本文抜粋 ▸
□ □ □ □
みなさんは、どんな本を読まれていますか?


わたしにとって読書とは、現実逃避。

リアリティのあるものを敬遠しているわけではないのですが

特にこどもができてからは、

夢のあるものや、なにか不思議な気持ちになれる作品を

手にとってしまう傾向があります。


そんなわたしが数年来ハマっているのが、森見登美彦さん。


森見さんの作品は京都を舞台にしたものが多く、

京都出身の主人と、京都で学生時代を過ごしたわたしにとっては、

まさにネタの宝庫!

本を読んだあとはいつもいろいろ語り合ってしまいます。


実際に知っている通りやお店が本の中に登場するリアリティと

たぬきが化けたり天狗が出てきたり、

金魚チックな女の子と空に浮かんだりする異次元ワールドが

ひとつの作品に同居していて

読者であるわたしも、そのふたつの空間を行ったり来たりすることが

何とも言えず楽しいんです。
□ □ □ □
提供された行 ▸
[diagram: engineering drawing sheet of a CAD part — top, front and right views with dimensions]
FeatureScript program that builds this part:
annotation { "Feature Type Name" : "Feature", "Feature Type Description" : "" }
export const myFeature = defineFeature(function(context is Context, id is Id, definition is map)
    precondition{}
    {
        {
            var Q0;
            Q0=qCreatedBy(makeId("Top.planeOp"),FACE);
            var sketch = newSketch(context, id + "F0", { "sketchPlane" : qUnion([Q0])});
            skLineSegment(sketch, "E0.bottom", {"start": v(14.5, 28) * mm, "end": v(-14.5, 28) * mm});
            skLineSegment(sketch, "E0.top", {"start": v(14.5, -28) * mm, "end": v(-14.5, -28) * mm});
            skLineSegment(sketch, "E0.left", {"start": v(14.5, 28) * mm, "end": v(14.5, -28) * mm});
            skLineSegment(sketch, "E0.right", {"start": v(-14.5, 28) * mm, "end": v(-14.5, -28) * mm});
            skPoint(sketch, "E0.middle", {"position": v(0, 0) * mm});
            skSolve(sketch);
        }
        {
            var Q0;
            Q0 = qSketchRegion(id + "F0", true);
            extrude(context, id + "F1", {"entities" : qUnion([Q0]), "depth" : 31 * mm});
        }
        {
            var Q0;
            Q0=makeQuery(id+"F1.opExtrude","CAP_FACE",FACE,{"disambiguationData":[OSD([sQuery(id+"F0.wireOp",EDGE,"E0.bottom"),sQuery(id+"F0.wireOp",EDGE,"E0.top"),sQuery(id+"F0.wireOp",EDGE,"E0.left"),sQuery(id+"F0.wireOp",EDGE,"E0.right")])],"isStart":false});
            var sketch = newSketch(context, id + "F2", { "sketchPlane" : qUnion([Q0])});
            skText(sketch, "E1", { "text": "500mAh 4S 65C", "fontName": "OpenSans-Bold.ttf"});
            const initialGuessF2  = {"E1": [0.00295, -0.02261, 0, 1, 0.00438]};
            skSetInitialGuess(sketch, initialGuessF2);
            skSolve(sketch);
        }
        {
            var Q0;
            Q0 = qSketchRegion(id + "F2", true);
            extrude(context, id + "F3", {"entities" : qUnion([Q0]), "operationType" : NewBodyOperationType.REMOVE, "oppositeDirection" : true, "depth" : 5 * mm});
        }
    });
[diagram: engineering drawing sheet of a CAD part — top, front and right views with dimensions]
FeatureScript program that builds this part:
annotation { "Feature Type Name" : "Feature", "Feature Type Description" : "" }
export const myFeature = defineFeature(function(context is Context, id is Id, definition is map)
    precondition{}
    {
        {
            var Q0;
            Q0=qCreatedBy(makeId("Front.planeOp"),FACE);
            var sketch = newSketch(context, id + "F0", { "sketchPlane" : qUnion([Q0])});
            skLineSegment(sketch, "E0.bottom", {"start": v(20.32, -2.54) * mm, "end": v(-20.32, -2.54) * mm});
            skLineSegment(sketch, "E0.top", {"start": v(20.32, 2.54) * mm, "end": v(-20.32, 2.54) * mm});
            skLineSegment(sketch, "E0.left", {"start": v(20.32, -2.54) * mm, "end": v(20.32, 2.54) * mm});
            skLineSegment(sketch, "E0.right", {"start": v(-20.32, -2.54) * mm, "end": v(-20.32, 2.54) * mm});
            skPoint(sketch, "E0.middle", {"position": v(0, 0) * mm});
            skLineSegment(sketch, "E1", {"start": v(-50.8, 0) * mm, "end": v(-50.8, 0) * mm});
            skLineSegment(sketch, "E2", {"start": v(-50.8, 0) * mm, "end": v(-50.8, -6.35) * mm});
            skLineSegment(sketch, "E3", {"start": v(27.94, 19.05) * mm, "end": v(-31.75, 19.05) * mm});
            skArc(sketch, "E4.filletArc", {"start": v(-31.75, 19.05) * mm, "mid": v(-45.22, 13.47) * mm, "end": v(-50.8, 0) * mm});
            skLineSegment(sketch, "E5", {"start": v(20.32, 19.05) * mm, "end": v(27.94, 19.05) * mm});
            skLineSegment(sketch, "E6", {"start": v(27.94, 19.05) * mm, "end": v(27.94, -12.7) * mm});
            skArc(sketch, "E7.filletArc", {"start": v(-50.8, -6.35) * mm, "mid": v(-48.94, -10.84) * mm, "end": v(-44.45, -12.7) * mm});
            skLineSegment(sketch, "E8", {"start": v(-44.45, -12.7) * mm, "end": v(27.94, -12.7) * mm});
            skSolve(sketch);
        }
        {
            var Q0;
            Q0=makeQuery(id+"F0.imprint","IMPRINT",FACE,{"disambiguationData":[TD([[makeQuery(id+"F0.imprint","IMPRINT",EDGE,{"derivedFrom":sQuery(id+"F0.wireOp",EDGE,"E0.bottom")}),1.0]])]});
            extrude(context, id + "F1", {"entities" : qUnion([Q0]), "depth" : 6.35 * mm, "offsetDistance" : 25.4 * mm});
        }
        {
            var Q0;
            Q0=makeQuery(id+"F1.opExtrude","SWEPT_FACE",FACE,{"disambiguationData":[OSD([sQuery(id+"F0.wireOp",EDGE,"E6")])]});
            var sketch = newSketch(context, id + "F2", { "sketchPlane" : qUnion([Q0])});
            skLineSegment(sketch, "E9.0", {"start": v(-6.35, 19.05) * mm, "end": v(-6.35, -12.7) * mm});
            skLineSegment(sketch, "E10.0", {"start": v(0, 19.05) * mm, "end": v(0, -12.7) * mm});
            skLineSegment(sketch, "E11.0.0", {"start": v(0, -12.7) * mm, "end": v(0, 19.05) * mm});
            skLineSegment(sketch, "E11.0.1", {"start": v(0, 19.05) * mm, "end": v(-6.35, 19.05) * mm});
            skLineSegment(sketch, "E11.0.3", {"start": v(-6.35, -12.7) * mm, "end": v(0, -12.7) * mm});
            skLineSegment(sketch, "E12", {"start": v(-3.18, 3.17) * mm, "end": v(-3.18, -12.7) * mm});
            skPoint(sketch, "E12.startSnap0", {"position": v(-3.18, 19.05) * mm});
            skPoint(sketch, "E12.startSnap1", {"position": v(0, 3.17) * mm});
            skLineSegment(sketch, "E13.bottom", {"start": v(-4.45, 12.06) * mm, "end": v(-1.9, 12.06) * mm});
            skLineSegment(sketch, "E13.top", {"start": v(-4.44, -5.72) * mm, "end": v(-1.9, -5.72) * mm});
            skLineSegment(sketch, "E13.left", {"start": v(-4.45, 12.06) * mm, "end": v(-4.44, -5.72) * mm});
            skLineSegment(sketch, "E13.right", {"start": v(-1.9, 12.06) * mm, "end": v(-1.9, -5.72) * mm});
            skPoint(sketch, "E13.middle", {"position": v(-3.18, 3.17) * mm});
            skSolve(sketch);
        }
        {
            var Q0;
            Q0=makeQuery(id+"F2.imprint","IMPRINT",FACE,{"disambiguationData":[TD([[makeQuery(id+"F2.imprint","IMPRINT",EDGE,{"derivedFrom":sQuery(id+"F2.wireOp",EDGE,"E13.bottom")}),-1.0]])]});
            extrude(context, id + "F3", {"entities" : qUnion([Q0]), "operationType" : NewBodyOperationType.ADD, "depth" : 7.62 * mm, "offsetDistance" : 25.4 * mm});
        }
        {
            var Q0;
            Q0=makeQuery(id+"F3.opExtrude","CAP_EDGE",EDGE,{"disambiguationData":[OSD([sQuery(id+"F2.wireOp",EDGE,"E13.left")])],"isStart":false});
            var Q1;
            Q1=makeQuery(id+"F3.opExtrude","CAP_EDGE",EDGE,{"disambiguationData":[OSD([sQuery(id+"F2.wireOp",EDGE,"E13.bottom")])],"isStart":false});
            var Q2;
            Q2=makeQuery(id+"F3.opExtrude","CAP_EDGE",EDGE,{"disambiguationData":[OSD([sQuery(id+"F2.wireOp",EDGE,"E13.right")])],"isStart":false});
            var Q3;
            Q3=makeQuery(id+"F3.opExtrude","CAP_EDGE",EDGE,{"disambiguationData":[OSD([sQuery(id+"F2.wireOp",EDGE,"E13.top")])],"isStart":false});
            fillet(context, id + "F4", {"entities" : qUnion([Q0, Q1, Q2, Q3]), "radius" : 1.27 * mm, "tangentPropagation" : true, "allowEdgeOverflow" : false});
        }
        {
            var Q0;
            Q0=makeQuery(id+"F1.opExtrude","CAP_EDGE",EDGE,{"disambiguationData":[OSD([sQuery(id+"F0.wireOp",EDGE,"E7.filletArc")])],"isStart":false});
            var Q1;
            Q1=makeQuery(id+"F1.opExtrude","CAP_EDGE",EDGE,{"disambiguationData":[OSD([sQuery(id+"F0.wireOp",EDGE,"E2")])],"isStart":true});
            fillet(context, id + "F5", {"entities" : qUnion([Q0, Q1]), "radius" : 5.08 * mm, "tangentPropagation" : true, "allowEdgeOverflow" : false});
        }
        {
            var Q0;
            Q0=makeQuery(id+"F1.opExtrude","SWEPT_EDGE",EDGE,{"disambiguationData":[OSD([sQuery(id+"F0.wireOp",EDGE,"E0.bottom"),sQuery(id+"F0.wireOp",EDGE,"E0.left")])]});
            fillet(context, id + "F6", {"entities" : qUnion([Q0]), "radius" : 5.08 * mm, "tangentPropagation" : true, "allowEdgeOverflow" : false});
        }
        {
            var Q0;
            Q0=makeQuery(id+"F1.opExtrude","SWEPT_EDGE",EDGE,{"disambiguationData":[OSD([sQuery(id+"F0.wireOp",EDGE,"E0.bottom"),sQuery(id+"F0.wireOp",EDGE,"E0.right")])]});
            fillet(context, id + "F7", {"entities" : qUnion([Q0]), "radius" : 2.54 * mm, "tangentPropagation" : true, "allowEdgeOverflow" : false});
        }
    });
□ □ □ □
課題内容 ▸ 読書についての文章から、「本を読んだあとはいつもいろいろ語り合ってしまいます。」で始まり「何とも言えず楽しいんです。」で終わる部分を、一字一句変えずに出力してください。 提供された行は参照しなくてかまいません。

模範解答 ▸
本を読んだあとはいつもいろいろ語り合ってしまいます。


実際に知っている通りやお店が本の中に登場するリアリティと

たぬきが化けたり天狗が出てきたり、

金魚チックな女の子と空に浮かんだりする異次元ワールドが

ひとつの作品に同居していて

読者であるわたしも、そのふたつの空間を行ったり来たりすることが

何とも言えず楽しいんです。